Shape optimization of small span textile reinforced cementitious composite shells

Abstract

The property of concrete to be poured into any shape and harden at ambient temperatures makes it the most widely-used material for shells. Using this traditionally brittle material in shells restricts their forms to mostly compression shapes. Often steel reinforcement is still necessary to carry tensile forces occurring under different load combinations and to limit crack formation. A new composite material, textile reinforced cementitious composite (TRC), eliminates this restriction by combining the two most frequently used materials for structural curved shapes: textile and concrete. High volume fractions of flexible fibre textile reinforcement are inserted into the cementitious matrix to produce a material with both high tensile and compressive capacities. In this way, the steel reinforcement is replaced by the textile reinforcement and this flexible reinforcement eases the construction of the shell. More importantly with both compressive and tensile capacities in the shell material, a whole new vocabulary of load bearing structural surfaces is possible. The use of noncorrosive textile reinforcement has another great advantage over steel reinforcement in that the required concrete corrosion cover can be omitted. Consequently, shells have to be made only as thin as structurally necessary, which makes them an interesting option (especially for small span applications). In this paper, a methodology for numerical optimization of a 10 m span doubly curved TRC shell is presented. The optimization process aims at a shell shape that solely experiences tension and compression under selfweight. The initial continuous cylindrical shell shape is discretised into a grid shell and is optimized using a version of dynamic relaxation adapted for gravity loads.

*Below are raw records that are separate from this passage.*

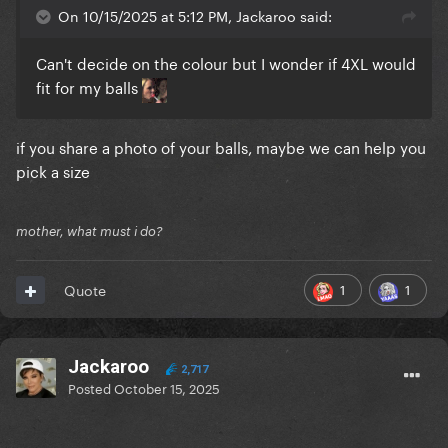
On 10/15/2025 at 5:12 PM, Jackaroo said:
Can't decide on the colour but I wonder if 4XL would
fit for my balls
if you share a photo of your balls, maybe we can help you
pick a size
mother, what must i do?
1
1
Quote
Jackaroo
2,717
Posted
October 15, 2025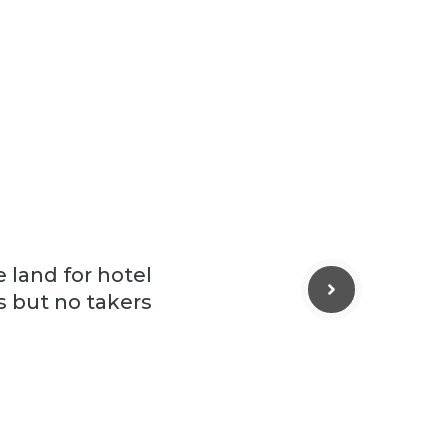
 land for hotel
rs but no takers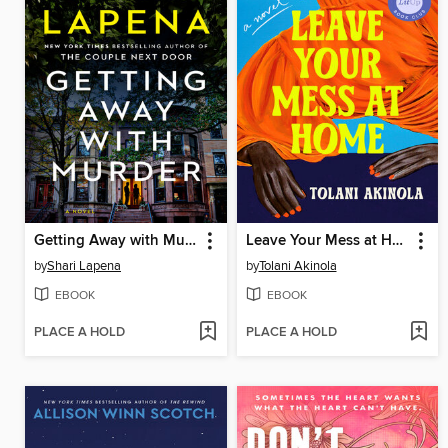
Getting Away with Murder
Leave Your Mess at Home
by
Shari Lapena
by
Tolani Akinola
EBOOK
EBOOK
PLACE A HOLD
PLACE A HOLD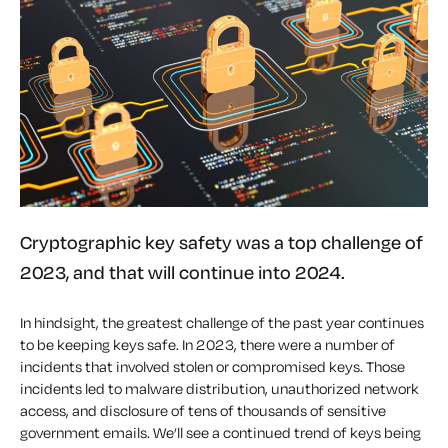
Cryptographic key safety was a top challenge of
2023, and that will continue into 2024.
In hindsight, the greatest challenge of the past year continues
to be keeping keys safe. In 2023, there were a number of
incidents that involved stolen or compromised keys. Those
incidents led to malware distribution, unauthorized network
access, and disclosure of tens of thousands of sensitive
government emails. We’ll see a continued trend of keys being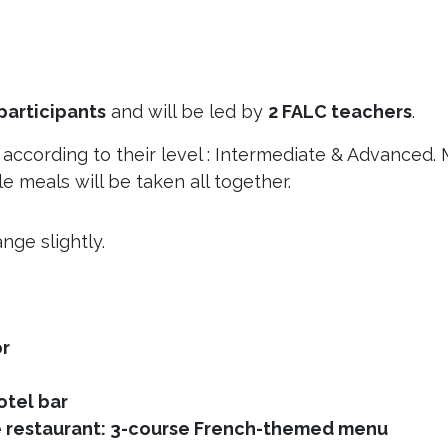
participants
and will be led by
2 FALC teachers
.
s according to their level : Intermediate & Advanced.
e meals will be taken all together.
nge slightly.
r
el bar
staurant: 3-course French-themed menu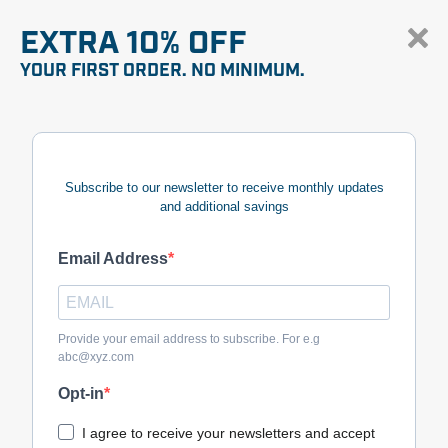
EXTRA 10% OFF
YOUR FIRST ORDER. NO MINIMUM.
Subscribe to our newsletter to receive monthly updates
and additional savings
Email Address
Provide your email address to subscribe. For e.g
abc@xyz.com
Opt-in
I agree to receive your newsletters and accept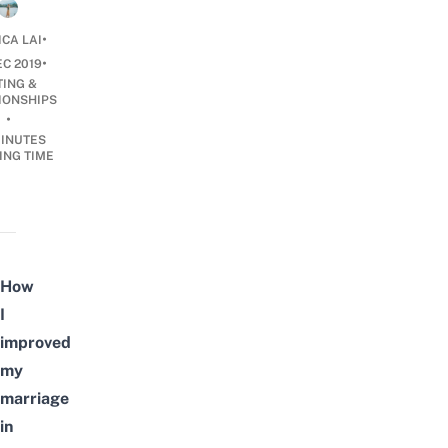
•
ICA LAI
•
EC 2019
TING &
IONSHIPS
•
INUTES
ING TIME
How
I
improved
my
marriage
in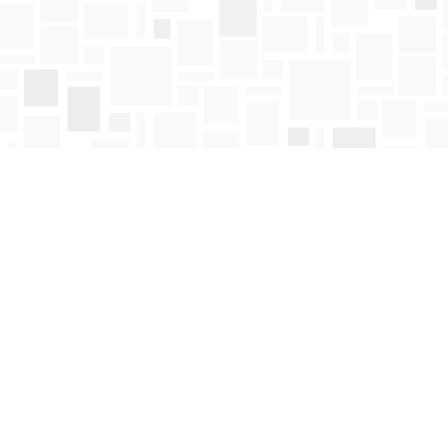
Find us at
Mosaic Books
411 Bernard Avenue
Kelowna
,
BC
Canada
V1Y 6N8
Map & Hours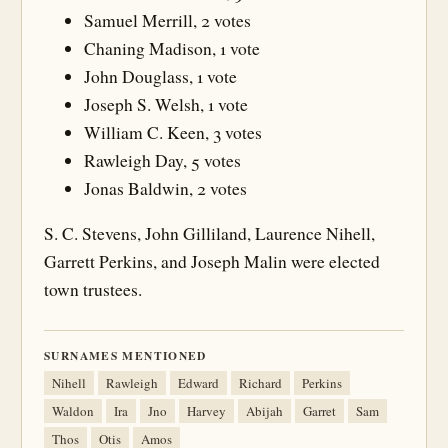
Samuel Merrill, 2 votes
Chaning Madison, 1 vote
John Douglass, 1 vote
Joseph S. Welsh, 1 vote
William C. Keen, 3 votes
Rawleigh Day, 5 votes
Jonas Baldwin, 2 votes
S. C. Stevens, John Gilliland, Laurence Nihell,
Garrett Perkins, and Joseph Malin were elected
town trustees.
SURNAMES MENTIONED
Nihell
Rawleigh
Edward
Richard
Perkins
Waldon
Ira
Jno
Harvey
Abijah
Garret
Sam
Thos
Otis
Amos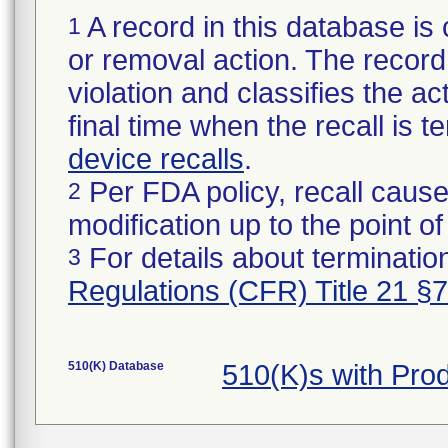
A record in this database is 
1
or removal action. The record 
violation and classifies the act
final time when the recall is
device recalls
.
Per FDA policy, recall cause
2
modification up to the point of
For details about termination
3
Regulations (CFR) Title 21 §
510(K) Database
510(K)s with Pro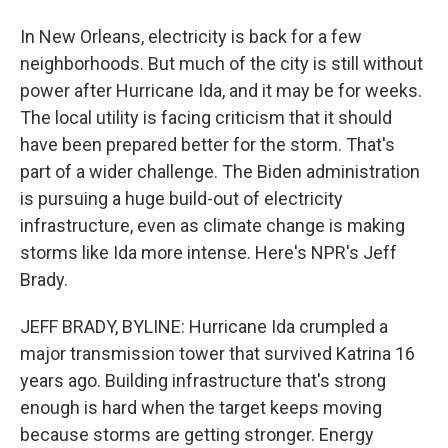
In New Orleans, electricity is back for a few
neighborhoods. But much of the city is still without
power after Hurricane Ida, and it may be for weeks.
The local utility is facing criticism that it should
have been prepared better for the storm. That's
part of a wider challenge. The Biden administration
is pursuing a huge build-out of electricity
infrastructure, even as climate change is making
storms like Ida more intense. Here's NPR's Jeff
Brady.
JEFF BRADY, BYLINE: Hurricane Ida crumpled a
major transmission tower that survived Katrina 16
years ago. Building infrastructure that's strong
enough is hard when the target keeps moving
because storms are getting stronger. Energy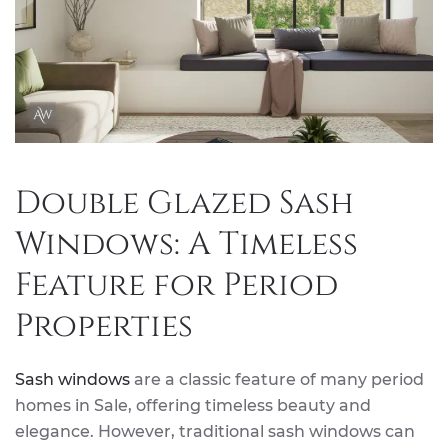
Double Glazed Sash
Windows: A Timeless
Feature for Period
Properties
Sash windows
are a classic feature of many period
homes in Sale, offering timeless beauty and
elegance. However, traditional sash windows can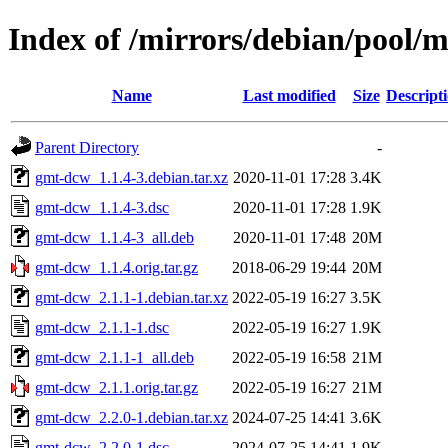
Index of /mirrors/debian/pool/
Name
Last modified
Size
Descript
Parent Directory
-
gmt-dcw_1.1.4-3.debian.tar.xz
2020-11-01 17:28
3.4K
gmt-dcw_1.1.4-3.dsc
2020-11-01 17:28
1.9K
gmt-dcw_1.1.4-3_all.deb
2020-11-01 17:48
20M
gmt-dcw_1.1.4.orig.tar.gz
2018-06-29 19:44
20M
gmt-dcw_2.1.1-1.debian.tar.xz
2022-05-19 16:27
3.5K
gmt-dcw_2.1.1-1.dsc
2022-05-19 16:27
1.9K
gmt-dcw_2.1.1-1_all.deb
2022-05-19 16:58
21M
gmt-dcw_2.1.1.orig.tar.gz
2022-05-19 16:27
21M
gmt-dcw_2.2.0-1.debian.tar.xz
2024-07-25 14:41
3.6K
gmt-dcw_2.2.0-1.dsc
2024-07-25 14:41
1.9K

The resulting grid shape is then modelled as a continuous shell in the finite element analysis program Abaqus to study the influence of the boundary conditions on the load-carrying behaviour under load combinations of selfweight and asymmetric loads as required by Eurocode 1. The proposed methodology to achieve purely axially loaded shell shapes under gravity loads, produces very slender, force-efficient doubly-curved shells using the combined tensile and compressive capacity of TRC and opens a new realm of structural curved shapes.